### DIRECTIONS FOR THIS TASK
Below is a listing. Set down exactly the lines from the one containing "Strumenti online per creare un logo" through the one containing "mobile? Allora fai", both ends included, and leave out the rest.

### EXERCISE DATA
......

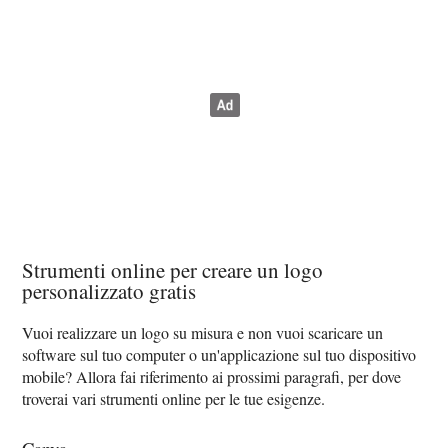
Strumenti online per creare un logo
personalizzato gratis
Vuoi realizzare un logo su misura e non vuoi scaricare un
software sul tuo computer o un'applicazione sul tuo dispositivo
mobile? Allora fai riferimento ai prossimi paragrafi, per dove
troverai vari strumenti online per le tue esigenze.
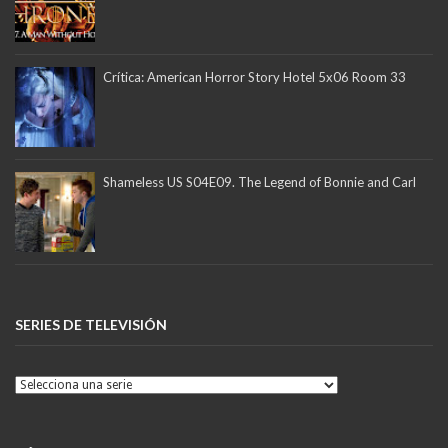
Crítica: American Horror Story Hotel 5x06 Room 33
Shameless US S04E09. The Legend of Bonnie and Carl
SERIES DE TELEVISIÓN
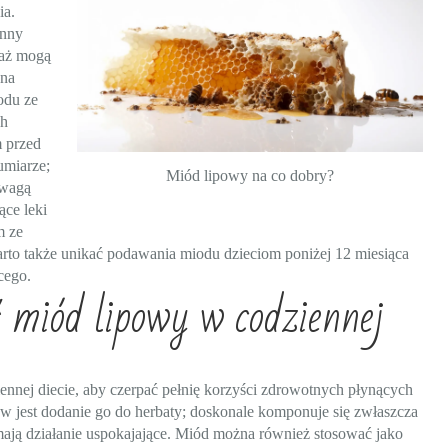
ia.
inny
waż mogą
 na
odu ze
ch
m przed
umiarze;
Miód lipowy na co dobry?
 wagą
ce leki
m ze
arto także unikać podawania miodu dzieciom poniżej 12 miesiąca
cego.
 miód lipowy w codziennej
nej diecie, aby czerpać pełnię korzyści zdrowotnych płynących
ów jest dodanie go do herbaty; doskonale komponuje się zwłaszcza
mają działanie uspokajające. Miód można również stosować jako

......

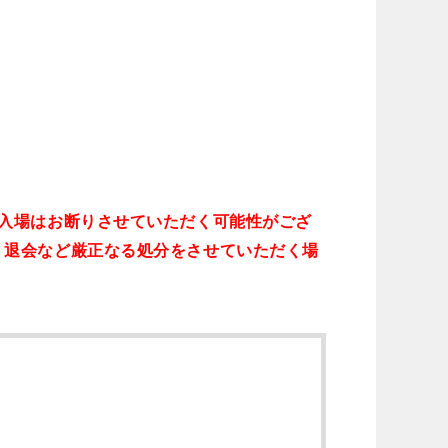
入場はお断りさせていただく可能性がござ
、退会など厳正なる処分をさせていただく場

......

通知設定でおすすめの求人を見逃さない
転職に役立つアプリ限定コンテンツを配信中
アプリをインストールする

......

### WRITTEN SOLUTION
Strumenti online per creare un logo
personalizzato gratis
Vuoi realizzare un logo su misura e non vuoi scaricare un
software sul tuo computer o un'applicazione sul tuo dispositivo
mobile? Allora fai riferimento ai prossimi paragrafi, per dove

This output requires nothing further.